• CONSIGNES
1/ D’après le texte source, en quelle année le Bou el Mogdad a-t-il été construit ?
2/ Résumez le texte source en deux phrases.

• TEXTE SOURCE
Chaque matin, c’est le même rituel. Sur les berges, une femme en boubou puise de l’eau, un phacochère grommelle, un coq chante, parfois en duo avec le muezzin qui appelle à la prière. Petit à petit, l’aube pointe sur l’étale lisse et longue du fleuve Sénégal, tandis que les passagers émergent du sommeil. Puis, le Bou el Mogdad lève l’ancre et reprend son cours, lentement, doucement, paisiblement.

Embarquer sur ce bateau, c’est effectuer une suave incursion, à petites doses et en touches toutes délicates, dans un Sénégal authentique et onirique. Depuis cinq ans, cet ancien navire de fret construit en 1950, reconverti en bateau de croisière intimiste, arpente des lieux peu fréquentés et intemporels dans le nord d’un pays qui figure parmi les plus ouverts et les plus chaleureux d’Afrique.

• DONNÉES EXTRAITES

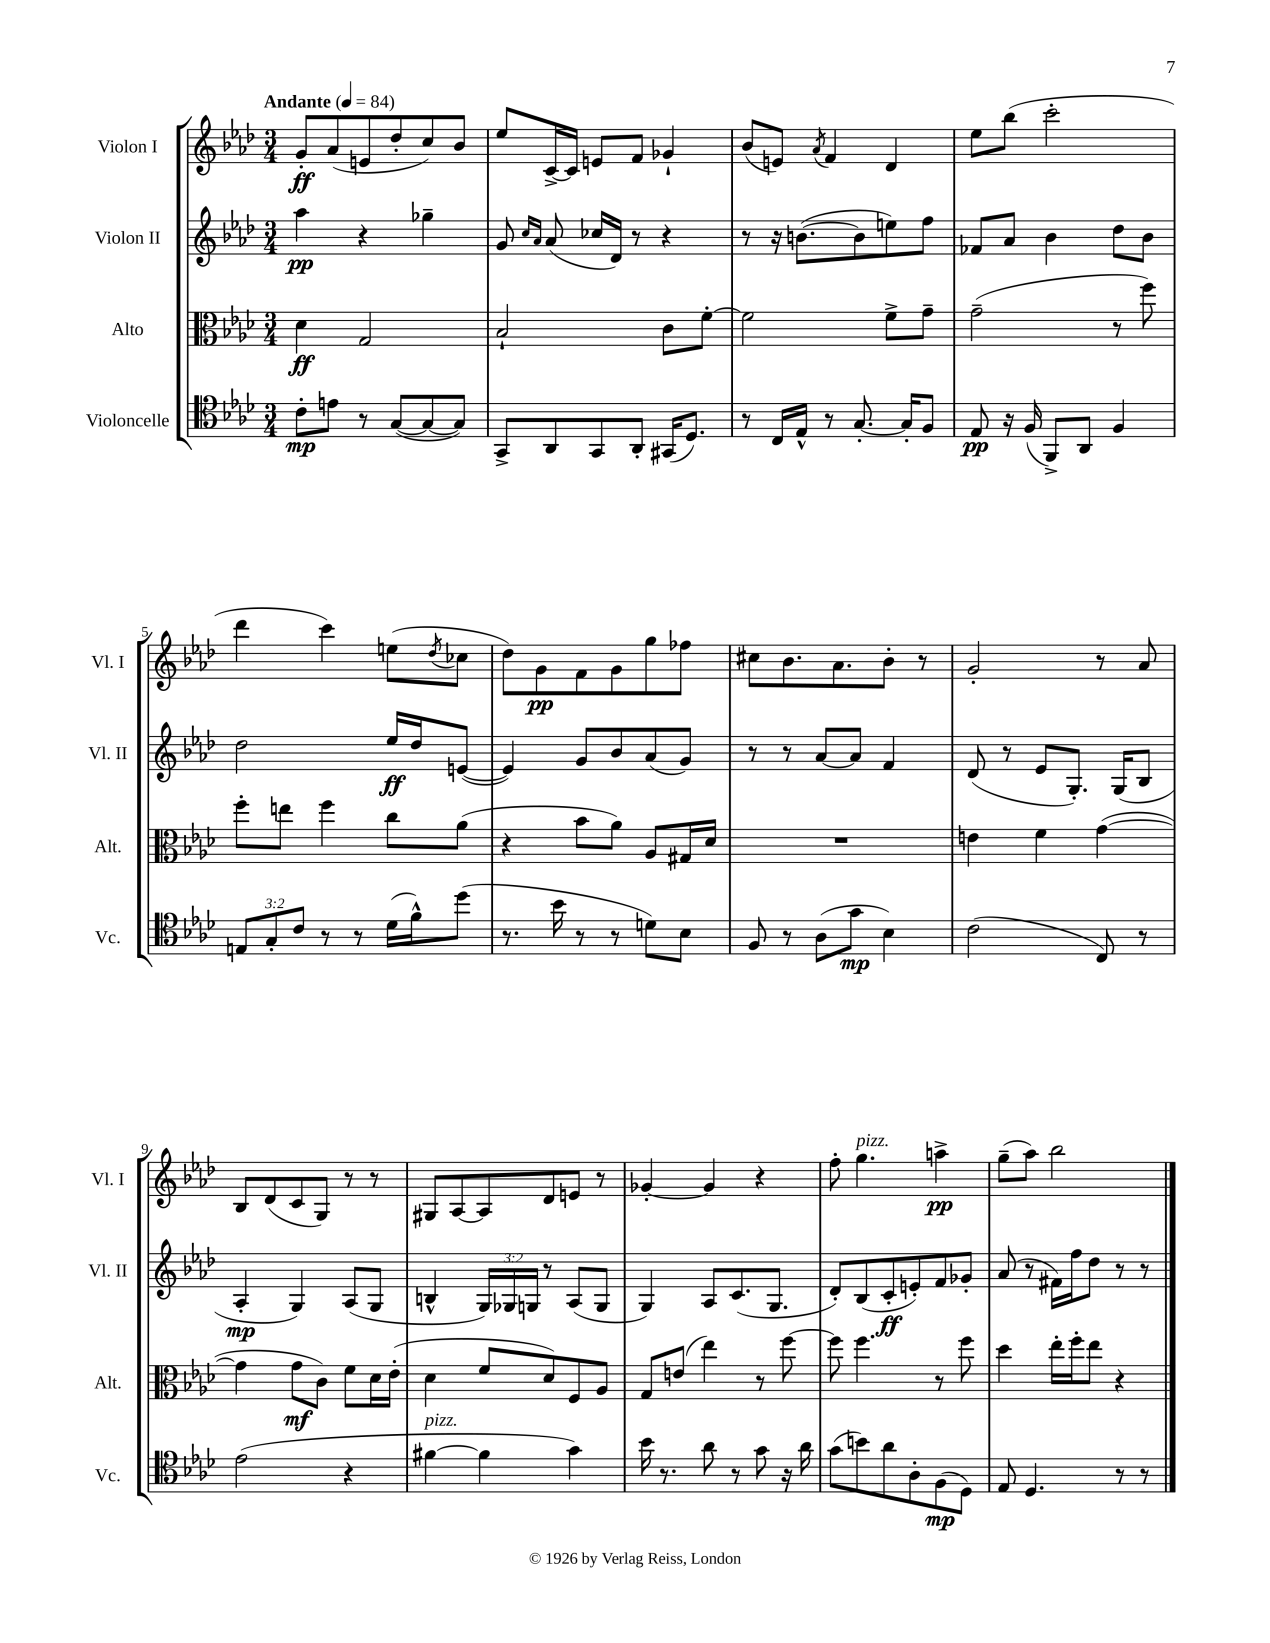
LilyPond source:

<<
\new StaffGroup <<
\new Staff = "s0" \with { instrumentName = "Violon I" shortInstrumentName = "Vl. I" } {
    \clef treble \key aes \major \numericTimeSignature \time 3/4 \tempo "Andante" 4 = 84
    g'8-.\ff aes'8( e'8 des''8-. c''8) bes'8 |
    ees''8 c'16~-> c'16 e'8 f'8 ges'4-! |
    bes'8( e'8) \acciaccatura { aes'8 } f'4 des'4 |
    ees''8 bes''8( c'''2-. |
    des'''4 c'''4) e''8( \acciaccatura { des''8 } ces''8 |
    des''8) g'8\pp f'8 g'8 g''8 fes''8 |
    cis''8 bes'8. aes'8. bes'8-. r8 |
    g'2-. r8 aes'8 |
    bes8 des'8( c'8 g8) r8 r8 |
    gis8 aes8~ aes8 des'8 e'8 r8 |
    ges'4~-. ges'4 r4 |
    f''8-. g''4.^\markup { \italic "pizz." } a''4->\pp |
    g''8--( aes''8) bes''2 \bar "|." |
}
\new Staff = "s1" \with { instrumentName = "Violon II" shortInstrumentName = "Vl. II" } {
    \clef treble \key aes \major \numericTimeSignature \time 3/4 \override Staff.TupletNumber.text = #tuplet-number::calc-fraction-text
    aes''4\pp r4 ges''4-- |
    g'8 \grace { c''16 aes'16 } aes'8( ces''16 des'16) r8 r4 |
    r8 r16 b'8.~( b'8 e''8) f''8 |
    fes'8 aes'8 bes'4 des''8 bes'8 |
    des''2 ees''16\ff des''16 e'8~( |
    e'4) g'8 bes'8 aes'8( g'8) |
    r8 r8 aes'8~ aes'8 f'4 |
    des'8( r8 ees'8 g8.-.) g16( bes8 |
    aes4-.\mp g4) aes8( g8 |
    b4-^ \tuplet 3/2 { g16) ges16 g16 } r8 aes8( g8 |
    g4) aes8 c'8.( g8. |
    des'8-.) bes8( c'8-.\ff e'8-.) f'8 ges'8-. |
    aes'8( r8 fis'16) f''16 des''8 r8 r8 \bar "|." |
}
\new Staff = "s2" \with { instrumentName = "Alto" shortInstrumentName = "Alt." } {
    \clef alto \key aes \major \numericTimeSignature \time 3/4
    des'4\ff g2 |
    bes2-! c'8 f'8~-. |
    f'2 f'8-> g'8-- |
    g'2--( r8 f''8) |
    f''8-. e''8 f''4 c''8 aes'8( |
    r4 bes'8 aes'8) aes8 gis16 des'16 |
    R2. |
    e'4 f'4 g'4~( |
    g'4 g'8\mf c'8) f'8 des'16 ees'16-.( |
    des'4 f'8 des'8) f8 aes8 |
    g8 e'8( ees''4) r8 f''8~ |
    f''8 f''4. r8 f''8 |
    des''4 ees''16-. f''16-. ees''8 r4 \bar "|." |
}
\new Staff = "s3" \with { instrumentName = "Violoncelle" shortInstrumentName = "Vc." } {
    \clef tenor \key aes \major \numericTimeSignature \time 3/4 \override Staff.TupletNumber.text = #tuplet-number::calc-fraction-text
    c'8-.\mp e'8 r8 g8~( g8~ g8) |
    g,8-> aes,8 g,8 aes,8-. gis,16( des8.) |
    r8 c16 ees16-^ r8 g8.~-. g16-. f8 |
    ees8\pp r16 f16( f,8->) aes,8 f4 |
    \tuplet 3/2 { e8 g8-. c'8 } r8 r8 des'16( f'16-^) des''8( |
    r8. bes'16 r8 r8 d'8) bes8 |
    f8 r8 aes8( g'8\mp bes4) |
    c'2( c8) r8 |
    ees'2( r4 |
    fis'4~^\markup { \italic "pizz." } fis'4 g'4) |
    bes'16 r8. aes'8 r8 g'8 r16 aes'16 |
    g'8( b'8) aes'8 aes8-. f8\mp( des8) |
    ees8 des4. r8 r8 \bar "|." |
}
>>
>>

• CORRIGÉ
1/ En 1950.

2/ Chaque matin, après une aube animée par la vie des berges, le Bou el Mogdad lève l’ancre et reprend lentement son cours sur le fleuve Sénégal. Cet ancien navire de fret construit en 1950 est reconverti en bateau de croisière intimiste et arpente depuis cinq ans des lieux peu fréquentés et intemporels du nord du Sénégal.